Today, the group still does all its technology in-house, unlike many political groups that outsource those functions. In email surveys, its members volunteer detailed information about themselves — not just their address but their religious denomination, political persuasion, organizational affiliations such as civic groups and union membership — allowing NumbersUSA to conduct microtargeted campaigns. It's similar to the pioneering data-crunching tactics of the Obama campaign, except that NumbersUSA isn't trying to persuade a general electorate; it's using its base of volunteers to target and persuade policymakers.

"We're in communication with people every day. We're holding their hands," Beck told me. Members can be deployed to town-hall meetings or protests targeting their individual representative, talking points in hand; members of Congress tend to be acutely sensitive to activism indigenous to their district. They can, Beck claims, get even more specific. If a particular congressman is known for his union bona fides, NumbersUSA might send union members to make the case to him; if she's known to base her political views on religious faith, NumbersUSA might specifically send members of that denomination to make the case.

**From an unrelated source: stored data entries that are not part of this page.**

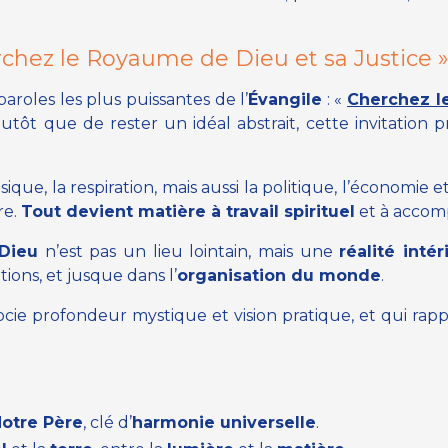
rchez le Royaume de Dieu et sa Justice 
paroles les plus puissantes de l’
Évangile
: «
Cherchez l
utôt que de rester un idéal abstrait, cette invitation 
usique, la respiration, mais aussi la politique, l’économie et
re.
Tout devient matière à travail spirituel
et à accom
Dieu
n’est pas un lieu lointain, mais une
réalité intér
tions, et jusque dans l’
organisation du monde
.
ocie profondeur mystique et vision pratique, et qui rap
Notre Père
, clé d’
harmonie universelle
.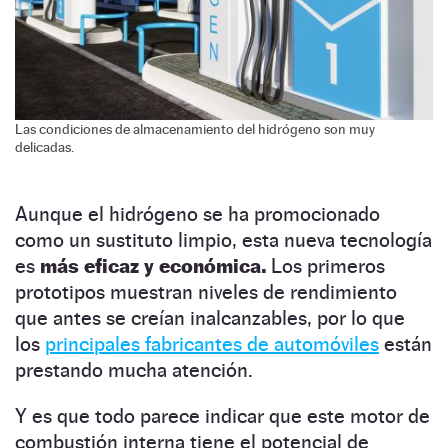
Las condiciones de almacenamiento del hidrógeno son muy
delicadas.
Aunque el hidrógeno se ha promocionado
como un sustituto limpio, esta nueva tecnología
es
más eficaz y económica.
Los primeros
prototipos muestran niveles de rendimiento
que antes se creían inalcanzables, por lo que
los
principales fabricantes de automóviles
están
prestando mucha atención.
Y es que todo parece indicar que este motor de
combustión interna tiene el potencial de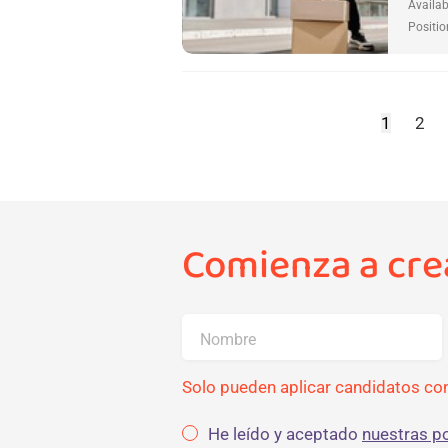
Availab
Positio
1
2
Comienza a crea
Nombre
Solo pueden aplicar candidatos con
He leído y aceptado
nuestras po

"We have our Southern Baptist members particularly contacting Southern Baptist members of Congress, identifying their local church, and then talking from the standpoint of being a Southern Baptist," Beck said. The Southern Baptist hierarchy favors allowing undocumented immigrants to become citizens as a matter of compassion. But NumbersUSA hopes to counteract that by sending the message that the rank and file of the church may not be on the same page as their leaders — and they vote.

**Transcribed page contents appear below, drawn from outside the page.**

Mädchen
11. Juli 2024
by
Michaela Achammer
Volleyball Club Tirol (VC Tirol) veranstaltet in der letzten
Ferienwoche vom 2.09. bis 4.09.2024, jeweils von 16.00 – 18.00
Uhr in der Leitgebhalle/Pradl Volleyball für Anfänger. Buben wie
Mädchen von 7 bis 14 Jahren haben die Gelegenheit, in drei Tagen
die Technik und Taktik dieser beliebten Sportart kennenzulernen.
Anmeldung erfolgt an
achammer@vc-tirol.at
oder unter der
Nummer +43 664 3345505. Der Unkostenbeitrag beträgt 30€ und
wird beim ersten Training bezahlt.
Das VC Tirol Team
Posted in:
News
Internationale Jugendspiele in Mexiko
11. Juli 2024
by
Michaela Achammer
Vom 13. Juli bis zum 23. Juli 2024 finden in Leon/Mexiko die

Reform proponents make the case that undocumented immigrants, especially those brought to the U.S. as children, deserve to "come out of the shadows" and contribute more fully to society. Within the Republican Party, which is sharply divided on the issue, reform proponents also urge lawmakers to consider the growing clout of Hispanic voters, who overwhelmingly favor immigration reform.

Beck's mission for the month ahead is to change the terms of the debate. "Our members have got to get these members of Congress to see that it's not about who the immigrants are. It's about who the immigrants affect," Beck said. "Immigration policy should serve the interests of Americans. It's not about immigrants. It's about immigration policy, and how that policy affects the people in your district — the wage-earning people."

By the time August is over, Beck hopes Republicans who were feeling pressured to support immigration reform will have had that temptation quashed. "Our goal is to help the Republican representatives that are already fearful of sending something to the floor to feel comfortable," he said. "To feel that they've got a highly principled position that the voters back home will honor them for."

This, for Beck, is what the immigration debate comes down to: the interests of the ordinary folk — the churchgoers and union members and everyday American workers — against the manipulations of the moneyed elite. He gazed out his window at the Washington Monument, encased in scaffolding, and the Capitol, bathed in sunshine. Despite the prime view, NumbersUSA enjoys cheap rent because the building is slated for demolition.

"We've been on a demolition lease for 15 years," he said. "They've marked in the stairwell where they're going to put the explosives. But they haven't torn us down yet."